Saturday, January 14, 2012

The Sky is Everywhere by Jandy Nelson Review

The Sky is Everywhere by Jandy Nelson
Publisher: speak (penguin group)
Genre: YA Contemporary
From: Christmas Present

Synopsis: Seventeen-year-old Lennie Walker, bookworm and band geek, plays second clarinet and spends her time tucked safely and happily in the shadow of her fiery older sister, Bailey. But when Bailey dies abruptly, Lennie is catapulted to center stage of her own life - and, despite her nonexistent history with boys, suddenly finds herself struggling to balance two. Toby was Bailey's boyfriend; his grief mirrors Lennie's own. Joe is the new boy in town, a transplant from Paris whose nearly magical grin is matched only by his musical talent. For Lennie, they're the sun and the moon; one boy takes her out of her sorrow, the other comforts her in it. But just like their celestial counterparts, they can't collide without the whole wide world exploding.

This remarkable debut is perfect for fans of Sarah Dessen, Deb Caletti, and Francesca Lia Block. Just as much a celebration of love as it is a portrait of loss, Lennie's struggle to sort her own melody out of the noise around her is always honest, often hilarious, and ultimately unforgettable.

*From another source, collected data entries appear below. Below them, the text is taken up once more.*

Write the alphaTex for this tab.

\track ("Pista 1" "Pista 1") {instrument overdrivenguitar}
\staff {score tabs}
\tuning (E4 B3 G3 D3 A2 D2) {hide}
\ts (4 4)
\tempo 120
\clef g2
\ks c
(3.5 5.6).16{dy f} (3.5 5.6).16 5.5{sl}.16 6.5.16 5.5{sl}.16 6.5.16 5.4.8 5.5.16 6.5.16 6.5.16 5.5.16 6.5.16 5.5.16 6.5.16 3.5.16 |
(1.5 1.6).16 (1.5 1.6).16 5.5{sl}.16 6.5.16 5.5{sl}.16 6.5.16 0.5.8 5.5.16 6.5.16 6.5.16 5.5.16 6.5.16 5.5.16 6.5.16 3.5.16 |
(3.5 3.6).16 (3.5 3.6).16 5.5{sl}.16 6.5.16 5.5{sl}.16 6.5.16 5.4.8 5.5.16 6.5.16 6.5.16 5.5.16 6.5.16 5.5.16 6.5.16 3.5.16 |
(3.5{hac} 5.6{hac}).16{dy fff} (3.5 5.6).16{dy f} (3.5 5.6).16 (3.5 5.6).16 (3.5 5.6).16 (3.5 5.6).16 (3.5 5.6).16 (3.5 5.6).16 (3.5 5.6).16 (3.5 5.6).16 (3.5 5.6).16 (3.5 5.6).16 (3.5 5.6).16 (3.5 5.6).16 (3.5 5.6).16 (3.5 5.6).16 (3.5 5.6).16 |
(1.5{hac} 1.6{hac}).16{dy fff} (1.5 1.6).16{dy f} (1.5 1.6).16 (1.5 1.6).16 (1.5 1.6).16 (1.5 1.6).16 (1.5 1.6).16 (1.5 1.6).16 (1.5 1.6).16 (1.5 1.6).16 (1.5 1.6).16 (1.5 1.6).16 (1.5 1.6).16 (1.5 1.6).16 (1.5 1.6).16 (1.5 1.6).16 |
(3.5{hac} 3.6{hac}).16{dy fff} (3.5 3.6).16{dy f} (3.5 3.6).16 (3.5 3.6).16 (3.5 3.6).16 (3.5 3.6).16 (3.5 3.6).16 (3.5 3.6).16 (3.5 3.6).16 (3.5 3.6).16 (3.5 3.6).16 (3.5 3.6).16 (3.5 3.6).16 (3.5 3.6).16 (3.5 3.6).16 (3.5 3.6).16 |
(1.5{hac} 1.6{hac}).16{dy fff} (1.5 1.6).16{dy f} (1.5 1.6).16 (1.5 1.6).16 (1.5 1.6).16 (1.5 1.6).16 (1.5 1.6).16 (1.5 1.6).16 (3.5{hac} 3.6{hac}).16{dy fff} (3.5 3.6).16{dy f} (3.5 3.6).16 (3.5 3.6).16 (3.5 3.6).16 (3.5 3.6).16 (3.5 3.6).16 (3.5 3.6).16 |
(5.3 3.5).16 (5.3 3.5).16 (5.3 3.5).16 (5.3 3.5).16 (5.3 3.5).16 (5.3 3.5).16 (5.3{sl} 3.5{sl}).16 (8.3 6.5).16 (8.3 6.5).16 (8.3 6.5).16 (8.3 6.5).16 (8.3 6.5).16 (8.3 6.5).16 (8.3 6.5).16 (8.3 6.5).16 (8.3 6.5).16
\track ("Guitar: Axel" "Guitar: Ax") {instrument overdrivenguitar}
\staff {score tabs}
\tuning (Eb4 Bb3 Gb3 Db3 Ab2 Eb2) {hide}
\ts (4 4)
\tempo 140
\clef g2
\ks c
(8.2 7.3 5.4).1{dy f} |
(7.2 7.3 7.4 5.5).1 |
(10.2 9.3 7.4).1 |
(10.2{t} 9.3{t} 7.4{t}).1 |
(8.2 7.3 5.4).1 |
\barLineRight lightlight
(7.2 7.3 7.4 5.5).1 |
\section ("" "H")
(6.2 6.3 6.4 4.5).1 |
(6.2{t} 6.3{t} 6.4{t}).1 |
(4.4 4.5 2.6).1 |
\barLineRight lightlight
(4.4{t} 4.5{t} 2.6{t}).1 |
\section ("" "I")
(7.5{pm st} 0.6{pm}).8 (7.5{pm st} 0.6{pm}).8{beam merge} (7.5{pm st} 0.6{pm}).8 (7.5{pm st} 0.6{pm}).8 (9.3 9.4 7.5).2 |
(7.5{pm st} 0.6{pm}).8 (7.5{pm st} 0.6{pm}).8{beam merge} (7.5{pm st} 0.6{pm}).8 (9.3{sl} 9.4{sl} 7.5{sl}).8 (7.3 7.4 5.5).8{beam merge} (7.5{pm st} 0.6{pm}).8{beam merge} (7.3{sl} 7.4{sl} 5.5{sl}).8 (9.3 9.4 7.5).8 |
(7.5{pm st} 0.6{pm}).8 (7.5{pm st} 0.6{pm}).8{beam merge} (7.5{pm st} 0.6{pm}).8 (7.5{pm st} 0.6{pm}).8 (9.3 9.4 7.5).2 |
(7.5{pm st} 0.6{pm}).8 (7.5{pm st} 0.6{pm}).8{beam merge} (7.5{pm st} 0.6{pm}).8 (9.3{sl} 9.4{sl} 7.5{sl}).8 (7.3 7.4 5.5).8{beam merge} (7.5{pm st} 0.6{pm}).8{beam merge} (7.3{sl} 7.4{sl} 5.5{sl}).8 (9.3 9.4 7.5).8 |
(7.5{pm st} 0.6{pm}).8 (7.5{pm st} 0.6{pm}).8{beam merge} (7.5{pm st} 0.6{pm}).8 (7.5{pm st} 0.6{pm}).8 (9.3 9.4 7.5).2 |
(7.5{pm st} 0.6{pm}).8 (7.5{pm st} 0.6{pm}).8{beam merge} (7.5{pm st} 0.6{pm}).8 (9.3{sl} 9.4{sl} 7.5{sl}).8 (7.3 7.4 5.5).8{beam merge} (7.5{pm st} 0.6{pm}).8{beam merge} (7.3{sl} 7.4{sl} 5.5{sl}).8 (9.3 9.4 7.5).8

In some ways Lennie is just like me; she is a clarinet player, can't stop thinking about boys, and has this great passion.  I slid this book into my bag because of these similarities.  I raced through the book because of Lennie's grief and love.  I had lost someone the day I picked it up.  I could relate to what she was going through because I was going through the exact same thing. 
       It must have been easy for Jandy to write this (easy: in terms of writing a book) because I read as much passion in the writing as Lennie blasts through her clarinet.  Jandy had to write all the poems Lennie left all over town, and in some ways that was my favorite part; when I paused at the end of a chapter and saw a poem waiting for me, it made me want to forge forward to the next chapter.  A paperback of this book was in my stocking this year and I have destroyed it already.  My second grade librarian would die if she saw all the stuff I've done to this book.  I've written in the margins, bordered my favorite parts, and underlined all these delicious similes and metaphors Jandy has left nicely packaged in the paragraphs.  My pen is the bookmark, and if that doesn't destroy the spine the constant bending back of the cover will.  When I'm done, this book will look like Lennie's copy of Wuthering Heights. 
        The writing is so amazing that I'm surprised when the twists  come even though I've read it before there are some books that just make me want to play music or write.  Inspiration is a truly rare gift that agonizing hours of searching can not give you, it is discovered.
         I suppose I should write a little about Joe because he is undeniably amazing.  I fell in love with his smile.  The way he saw Lennie, he didn't know her but he came to her house because he knew about her passion in music.  Boys are so simple minded, they can only focus on one thing and for Joe that is music.  It is the way he measured every thing in life.  If only he would drop out of the pages and play his guitar for me while smiling his million watt smile. 
         I haven't gotten to the heart-wrecking decision, Toby-or- Joe part yet (I'm re-reading), and I know it's coming so I've been reading slower to avoid the inevitable.  I want to believe it won't come, but I'm a realistic person and just because the cover is different doesn't mean the story will be in anyway changed. 
Status: Dreading the end.

Score: 10/10- This book is so different from everything else on the shelves.